The result of the election is much worse for Macron than almost anyone anticipated. For the first time in the fifth republic the president has failed to win a parliamentary majority. He lost crucial parliamentary allies including Richard Ferrand, the president of the National Assembly, Christophe Castaner, his former interior minister who presided over the brutal repression of the gilets jaunes, Amélie de Montchalin, the environment minister, Justine Bénin, a secretary of state for the sea and Brigitte Bourguignon, minister of health and social solidarity.
Macron’s prime minister Élisabeth Borne, a technocrat parachuted into what was thought to be a safe seat, and who has the political charisma of a carrot, barely won against an unknown candidate of the Mélenchonist Nouvelle Union Populaire Écologique et Sociale.
The only visible majority in the new assembly will be Eurosceptics of the left and right, which makes Macron’s ambition for a European renaissance led by him seem fanciful.

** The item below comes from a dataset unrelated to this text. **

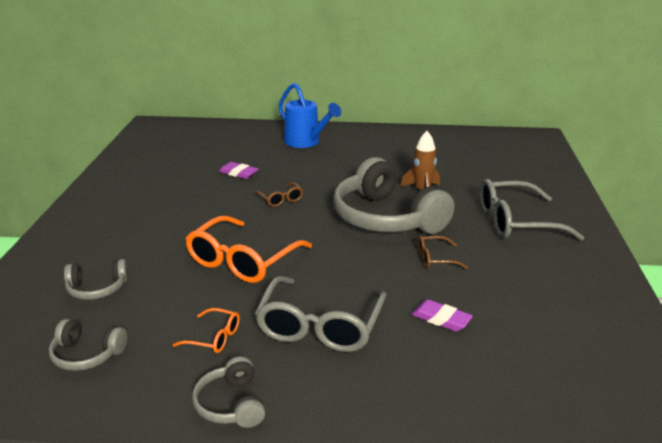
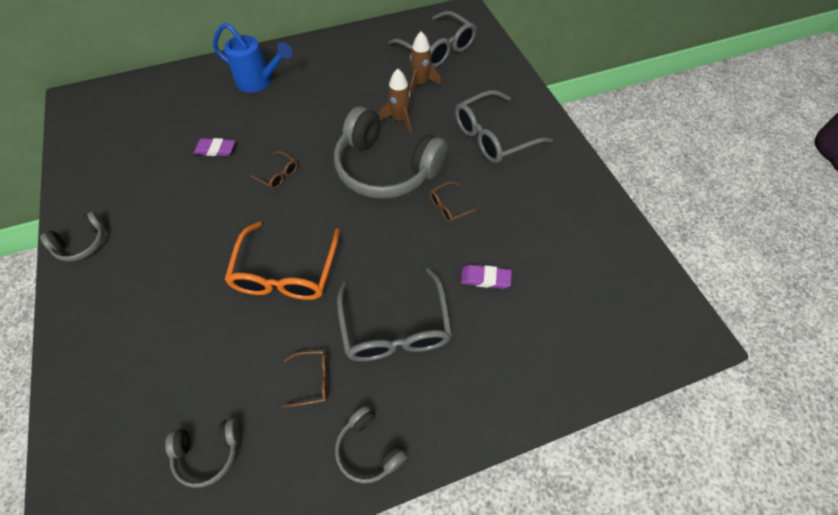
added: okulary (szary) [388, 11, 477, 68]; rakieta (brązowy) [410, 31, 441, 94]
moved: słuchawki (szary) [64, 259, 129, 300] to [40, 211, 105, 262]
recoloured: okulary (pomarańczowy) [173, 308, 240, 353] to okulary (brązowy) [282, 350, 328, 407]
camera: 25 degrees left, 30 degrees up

The electorate massively repudiated his warning that his opponents were ‘dangerous extremists.’ Macron's is now a ‘still-born’ presidency, declared Alexis Brézet, the editorial director of Le Figaro.
Marine Le Pen’s Rassemblement National increased its representation from nine seats to 89. The Mélenchon coalition of ultra-leftists, communists, greens and socialists will end up with around 131 seats, up from 17 in 2017.
Macron, who warned voters in almost hysterical terms against electing extremists of the left and right, needed 289 seats for his Ensemble alliance to preserve his majority. He’s won 245, losing 154 of his deputies elected in 2017.
The centrist Les Républicains, won 64, with 46 seats for a variety of minor parties. Only 46 per cent voted, the lowest turnout since 1958; 54 per cent abstained. Even the BFMTV channel, a steadfast supporter of Macron, called the result a catastrophe.
'The situation is unprecedented, in a configuration never seen under the Fifth Republic,' said prime minister Borne last night. Macron is thus far silent.
General de Gaulle built the Fifth Republic to castrate parliament and put an end to the chaos of the fourth republic. So we’re back to some sort of simulacrum of the fourth. A stable coalition (cohabitation) seems impossible and the price demanded will be high.
Macron must now hope to create ad hoc parliamentary coalitions to pass any reforms, but he has few allies and will pay a high price. The Républicains have ruled out a cohabitation with Macron which could give him a majority, although doubtless he could prise away a few.
'He is determined to act, strong and serene, with the will to move forward for the country,' one of his allies said last night after a meeting at the Élysée with Élisabeth Borne, Édouard Philippe, François Bayrou, Stanislas Guerini and Clément Beaune.
French voters are consolidating into irreconcilable groups producing a systematic political instability: Macron is not only incapable of uniting the country, he bears heavy responsibility for dividing it. The extent of the delusion in the president’s camp was starkly illustrated last night when Macron’s spokesperson Olivia Grégoire said: 'It’s a disappointing first place, but it’s a first place nonetheless.’
Macron won the presidency in April because a majority of voters thought Le Pen would be even worse. But he commands little to no affection. Now he is doomed to preside over escalating chaos as France faces a cost of living and debt crisis, a budget deficit untamed by Europe’s highest taxes, an energy crisis, crises in the schools and hospitals, and a law and order crisis, all amid the most serious European military conflict since 1945.
What next? Allow me to speculate. Jean-Luc Mélenchon’s leftist coalition will inevitably fracture. Various opportunistic Républicains may ally with Macron, but will demand a stiff price. Élisabeth Borne is likely to be an even shorter-lived prime minister than her only female predecessor, Edith Cresson (who called British men homosexuals and the Japanese ants), who lasted less than a year. And Macron will strut the world stage, pretending nothing has happened.